(Extracted page text data)
▽

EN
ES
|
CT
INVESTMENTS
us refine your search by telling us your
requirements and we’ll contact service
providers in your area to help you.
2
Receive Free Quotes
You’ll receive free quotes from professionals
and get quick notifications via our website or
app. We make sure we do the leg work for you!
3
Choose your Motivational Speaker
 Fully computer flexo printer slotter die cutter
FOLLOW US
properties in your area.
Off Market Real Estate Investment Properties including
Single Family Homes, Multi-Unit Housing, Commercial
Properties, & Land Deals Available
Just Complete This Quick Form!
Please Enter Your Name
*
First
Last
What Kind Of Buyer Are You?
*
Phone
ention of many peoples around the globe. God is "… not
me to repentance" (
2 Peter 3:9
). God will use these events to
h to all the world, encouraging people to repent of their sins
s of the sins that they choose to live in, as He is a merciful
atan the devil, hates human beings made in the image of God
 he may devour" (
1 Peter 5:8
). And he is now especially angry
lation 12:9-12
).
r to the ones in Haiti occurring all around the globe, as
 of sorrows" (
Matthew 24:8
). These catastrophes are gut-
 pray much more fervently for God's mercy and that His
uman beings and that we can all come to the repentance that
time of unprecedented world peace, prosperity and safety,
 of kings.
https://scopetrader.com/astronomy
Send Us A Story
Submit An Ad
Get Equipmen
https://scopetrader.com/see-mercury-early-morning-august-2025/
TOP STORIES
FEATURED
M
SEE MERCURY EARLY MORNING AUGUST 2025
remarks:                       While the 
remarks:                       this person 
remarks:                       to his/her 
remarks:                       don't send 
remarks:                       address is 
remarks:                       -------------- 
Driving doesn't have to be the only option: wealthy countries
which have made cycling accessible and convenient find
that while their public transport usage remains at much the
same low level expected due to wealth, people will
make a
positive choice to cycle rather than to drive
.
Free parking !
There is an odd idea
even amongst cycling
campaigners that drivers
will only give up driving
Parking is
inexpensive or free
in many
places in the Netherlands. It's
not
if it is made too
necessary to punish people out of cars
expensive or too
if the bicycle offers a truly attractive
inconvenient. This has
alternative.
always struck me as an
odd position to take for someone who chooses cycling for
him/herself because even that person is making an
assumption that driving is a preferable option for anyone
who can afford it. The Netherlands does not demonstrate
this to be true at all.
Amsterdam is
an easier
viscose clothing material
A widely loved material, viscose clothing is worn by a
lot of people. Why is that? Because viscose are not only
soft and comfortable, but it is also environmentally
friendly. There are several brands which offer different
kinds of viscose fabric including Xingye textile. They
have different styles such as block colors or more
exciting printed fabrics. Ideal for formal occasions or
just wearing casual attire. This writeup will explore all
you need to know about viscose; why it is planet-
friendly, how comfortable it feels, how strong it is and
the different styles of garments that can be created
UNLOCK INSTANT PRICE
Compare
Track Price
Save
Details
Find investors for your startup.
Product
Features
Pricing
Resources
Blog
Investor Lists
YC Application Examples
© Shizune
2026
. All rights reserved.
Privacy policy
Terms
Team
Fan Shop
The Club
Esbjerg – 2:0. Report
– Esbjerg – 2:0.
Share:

△

WRITTEN TASK: Go through the entries above and pull out each line with "around" in it.

TASK RESPONSE:
ention of many peoples around the globe. God is "… not
r to the ones in Haiti occurring all around the globe, as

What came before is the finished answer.